Your objective
Put the material below into a JSON list of strings with one string per line, skipping blank lines. Leave the pictures out.

Supplied material
## Begin
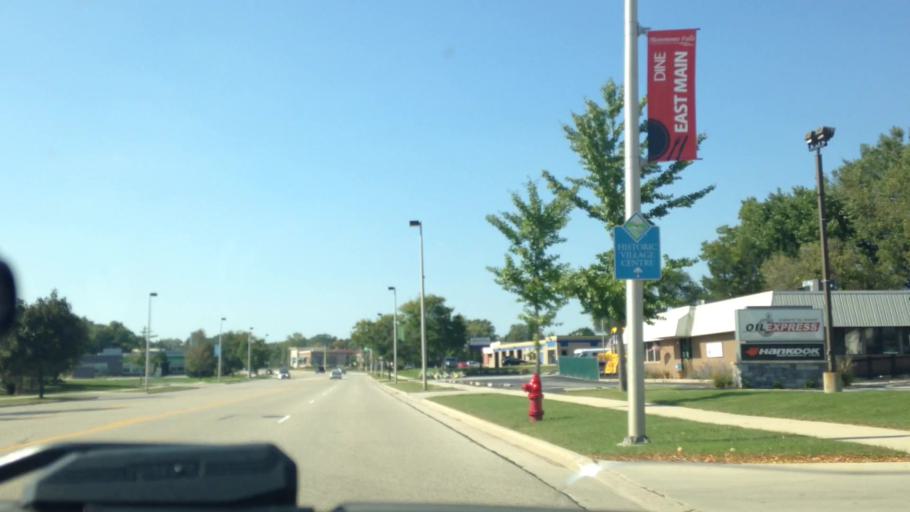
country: US
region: Wisconsin
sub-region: Waukesha County
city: Menomonee Falls
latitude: 43.1783
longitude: -88.0992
## End
Finished answer
[
  "country: US",
  "region: Wisconsin",
  "sub-region: Waukesha County",
  "city: Menomonee Falls",
  "latitude: 43.1783",
  "longitude: -88.0992"
]